▶ **Work required**: Every record below needs to be set down exactly. Pictures do not belong in the copy.

(Dataset entries)
....
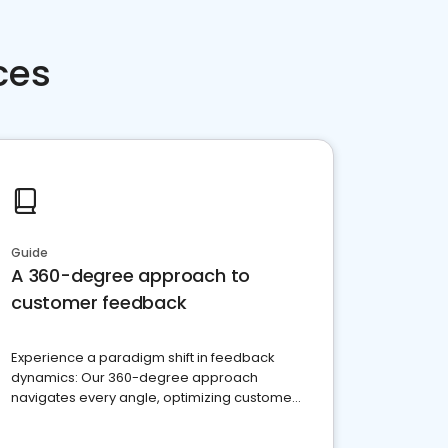
ces
Guide
A 360-degree approach to
customer feedback
Experience a paradigm shift in feedback
dynamics: Our 360-degree approach
navigates every angle, optimizing customer
satisfaction and innovation.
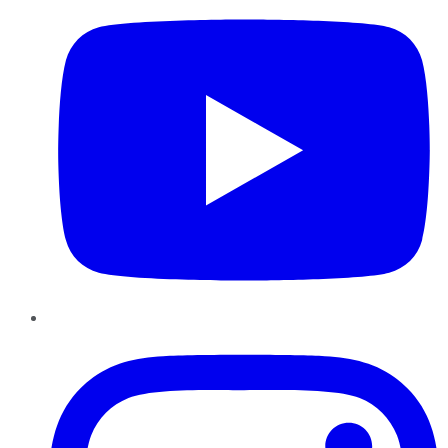
Instagram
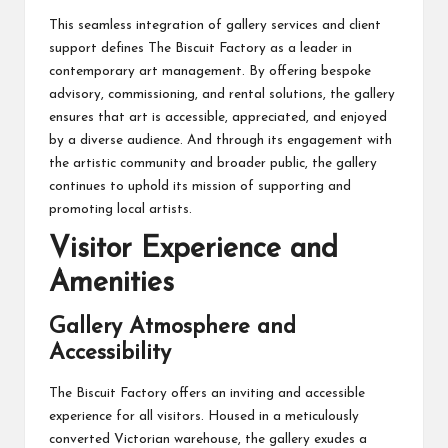
This seamless integration of gallery services and client
support defines The Biscuit Factory as a leader in
contemporary art management. By offering bespoke
advisory, commissioning, and rental solutions, the gallery
ensures that art is accessible, appreciated, and enjoyed
by a diverse audience. And through its engagement with
the artistic community and broader public, the gallery
continues to uphold its mission of supporting and
promoting local artists.
Visitor Experience and
Amenities
Gallery Atmosphere and
Accessibility
The Biscuit Factory offers an inviting and accessible
experience for all visitors. Housed in a meticulously
converted Victorian warehouse, the gallery exudes a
....
▶ **Task response**:
ces
Guide
A 360-degree approach to
customer feedback
Experience a paradigm shift in feedback
dynamics: Our 360-degree approach
navigates every angle, optimizing customer
satisfaction and innovation.
Instagram
This seamless integration of gallery services and client
support defines The Biscuit Factory as a leader in
contemporary art management. By offering bespoke
advisory, commissioning, and rental solutions, the gallery
ensures that art is accessible, appreciated, and enjoyed
by a diverse audience. And through its engagement with
the artistic community and broader public, the gallery
continues to uphold its mission of supporting and
promoting local artists.
Visitor Experience and
Amenities
Gallery Atmosphere and
Accessibility
The Biscuit Factory offers an inviting and accessible
experience for all visitors. Housed in a meticulously
converted Victorian warehouse, the gallery exudes a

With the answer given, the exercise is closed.